I just recently got my hedgehog but she keeps doing this thing where she tries to eat our carpet. It seems to always be in the same five spots and I have even washed the area. Can someone tell me why she keeps doing this and how to correct the behavior?


----------



## Zalea (Sep 12, 2008)

She could just like the texture. My hedgie loves the texture of macrame rope...he was near some one day and attacked it. I don't know why. 
Could there also be a smell on the carpet? Especially if you used a special cleaner there could be a smell left there.
My guess is that she's trying to anoint with it because she likes the texture. Definitely be careful about cleaners if you're using them though because licking all over that can't be good.


----------



## LizardGirl (Aug 25, 2008)

I agree that she is probably annointing with the carpet, because something there smells good. There is not way to "correct" annointing, you just have to clean the area so it doesn't smell good anymore, or keep her away from there.


----------



## silvercat (Oct 24, 2008)

I'd go with the smell & anointing bit. Syvlie has two spots on the sofa & one on the carpet that she likes to go for. All I can think to do is move her when she starts doing this. I've also noticed though that it may have to do with her being hungry. She doesn't normally go for these spots until she's been out for a bit.
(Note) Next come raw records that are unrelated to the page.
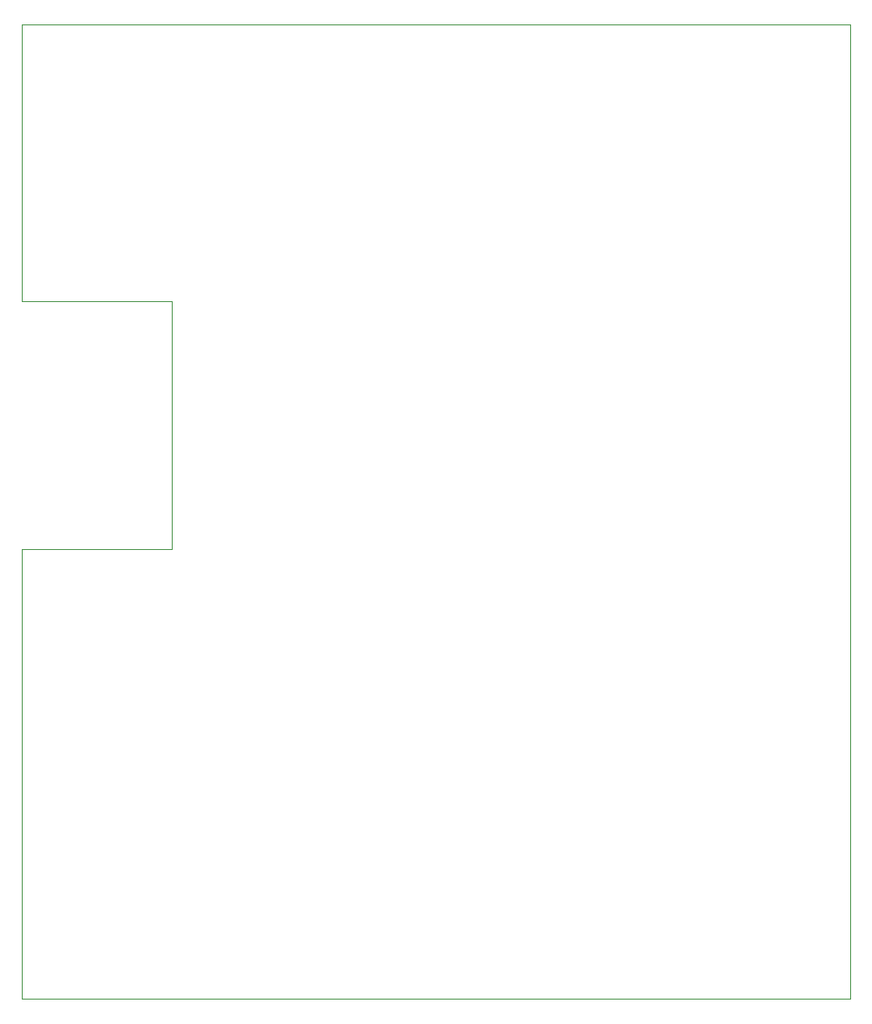
<source format=gbr>
%TF.GenerationSoftware,KiCad,Pcbnew,8.0.5-dirty*%
%TF.CreationDate,2024-10-02T03:35:21-04:00*%
%TF.ProjectId,LVDS_BeagleVFire_Cape,4c564453-5f42-4656-9167-6c6556466972,1*%
%TF.SameCoordinates,Original*%
%TF.FileFunction,Profile,NP*%
%FSLAX46Y46*%
G04 Gerber Fmt 4.6, Leading zero omitted, Abs format (unit mm)*
G04 Created by KiCad (PCBNEW 8.0.5-dirty) date 2024-10-02 03:35:21*
%MOMM*%
%LPD*%
G01*
G04 APERTURE LIST*
%TA.AperFunction,Profile*%
%ADD10C,0.120000*%
%TD*%
G04 APERTURE END LIST*
D10*
X130500000Y-150000000D02*
X50000000Y-150000000D01*
X50000000Y-106355000D01*
X64605000Y-106355000D01*
X64605000Y-82310000D01*
X50000000Y-82310000D01*
X50000000Y-55500000D01*
X130500000Y-55500000D01*
X130500000Y-150000000D01*
M02*

</source>
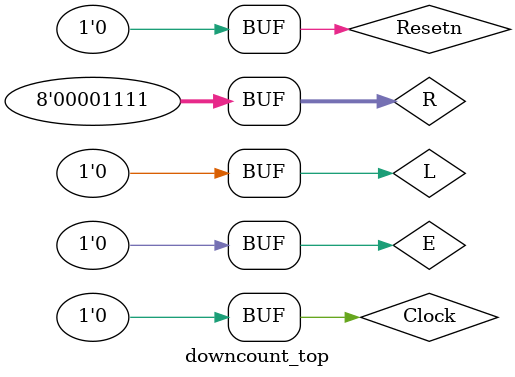
<source format=v>
`timescale 1ns / 1ps


module downcount_top;
  reg Clock,Resetn,L,E;
  parameter n = 8;
  reg [n-1:0] R;
  wire [n-1:0] Q;
  // instance Qer design
  downcount ct_1(R, Resetn, Clock, E, L, Q);
  //clock generator
  initial begin Clock = 1'b0; repeat(30) #3 Clock= ~Clock;end
  //insert all the input signal
  initial begin Resetn=1'b0;#7 Resetn=1'b1; #35 Resetn=1'b0;end
  initial begin #12 L=1'b1; #5 L=1'b0; end
  initial begin #2 E=1'b1; #30 E=1'b0; end
  initial begin R=4'b1000; #14 R=4'b1101; #2 R=4'b1111;end

endmodule

</source>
When she starts pulling at them I will put her back in her tub & she goes (within a few moments) for her food.


----------



## Nezzie01 (Mar 27, 2009)

I thought that it may have been that she was hungry so I put food next to her or her near the food and she woun't eat the food. I've also just been keeping her away from the spots lately because if we do try to move her she will go back and then get angry with us for moving her again and eventually end up biting us. I figured that keeping her away was for the best.


----------



## mel2626 (Sep 28, 2009)

Oh my!!

My little Miss Muffet started doing this last night too. At first it was cute when I saw her annointing...then I realized she was eating the carpet! Not good! She still attempted a few more times but gave up eventually and decided to snuggle with mommy instead.

I'm just glad my hedgie isn't the only one!! :lol:


----------